Scabies is a contagious skin disease caused by a mite (sarcoptes scabiei) which is becoming increasingly common for reasons which are unknown. Scabies spreads from person to person usually by close skin to skin contact or shared clothing or bed linen but it is now accepted that mites can pass by just standing close to the infected person. Mites are 0.1mm in diameter. The mite is disk-shaped, and pearly-white in colour with brown legs.

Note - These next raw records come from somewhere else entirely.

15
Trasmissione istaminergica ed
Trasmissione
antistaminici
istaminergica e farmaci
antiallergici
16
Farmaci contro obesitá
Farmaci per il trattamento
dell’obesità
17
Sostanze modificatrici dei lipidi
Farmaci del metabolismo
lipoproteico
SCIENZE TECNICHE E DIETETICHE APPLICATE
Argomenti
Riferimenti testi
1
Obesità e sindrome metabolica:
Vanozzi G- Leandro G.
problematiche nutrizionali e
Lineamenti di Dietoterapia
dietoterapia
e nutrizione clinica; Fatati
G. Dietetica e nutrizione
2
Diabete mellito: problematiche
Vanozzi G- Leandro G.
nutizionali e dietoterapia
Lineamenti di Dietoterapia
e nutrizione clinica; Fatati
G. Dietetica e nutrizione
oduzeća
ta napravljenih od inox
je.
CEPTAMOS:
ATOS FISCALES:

Scabies is transferred when fertilised female mites gnaw their way through the skin and create little passage ways in the process. In these passage ways, they lay their eggs and die. Approximately three weeks later the eggs hatch and a new generation of itch mites are ready to reproduce. It will also take about three weeks from the time of infection before the itch starts. It will make the victim scratch the skin day and night and can cause bleeding. Scabies is highly contagious - if you have close contact with a person infested with the scabies mite, your chances of catching it are fairly high. Crowded living conditions, close body contact - for instance, sleeping in the same bed - even holding hands for a while, can easily allow the mite to spread from one person to another.

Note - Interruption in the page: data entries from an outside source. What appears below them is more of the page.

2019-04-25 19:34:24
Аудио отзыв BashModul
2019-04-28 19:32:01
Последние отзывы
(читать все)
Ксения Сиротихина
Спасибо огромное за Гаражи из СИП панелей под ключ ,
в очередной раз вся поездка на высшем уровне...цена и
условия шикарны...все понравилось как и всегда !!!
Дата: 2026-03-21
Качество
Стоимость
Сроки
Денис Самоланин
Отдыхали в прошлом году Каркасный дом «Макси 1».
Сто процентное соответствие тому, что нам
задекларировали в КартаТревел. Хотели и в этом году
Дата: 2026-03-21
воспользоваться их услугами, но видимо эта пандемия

The mite burrows into the skin, especially around the hands, feet, male genitalia, women's nipples and arm pits. It does not usually affect the neck and head, although it may in infants.

The itching is due to an allergic reaction to the tiny mites, and is associated with a rash of red, raised spots. The itch is worse at night, and may often affect more than one family member.

If only one member of the family has a rash a diagnosis can often be missed as the scabie rash can look like other itchy conditions eg eczema. Diagnosis is often made clearer if more than one family member has an itchy rash. Sometimes burrows can be seen, especially near to the wrists.

The treatment for scabies is simple and efficient. The medication can be bought without a prescription.

Permethrin. Is one of the best treatments to use in view of its relative safety, ease of application, and as it tends not to irritate the skin. A one-time application of permethrin (Nix®) cream or lotion to the skin cures scabies over 90% of the time. Sometimes a second application will be needed after a week. The whole body has to be cleaned (with warm water, not hot) and covered with the cream. Clean clothes should be put on during treatment - 12 to 14 hours - and then again after the cream has been washed off.
Benzyl benzoate emulsion. This is washed off after twenty four hours, and repeated two or three times. In infants or young children it is wise to dilute in two or three times as much water, as this helps reduce skin irritation.
Derbac. This is washed off after twenty four hours and should be repeated 7-10 days later.
When treating the problem the whole household and people that come in contact with the infected person should be treated at the same time and all beding, towels and clothing that has been worn should be washed immediately. If your child gets infected with scabies there is no reason why you should keep him/her off school once you have treated the problem. The mites die as soon as treated and can not be passed on. But you should let the schoool know that your child has scabies as soon as the diagnosis has been made.

Get special instructions from your doctor or pharmacist about how much cream infants or young children need. A small amount of permethrin can be absorbed through the skin, and might come out in breast milk. If you're pregnant or nursing, talk to your doctor about an alternative treatment.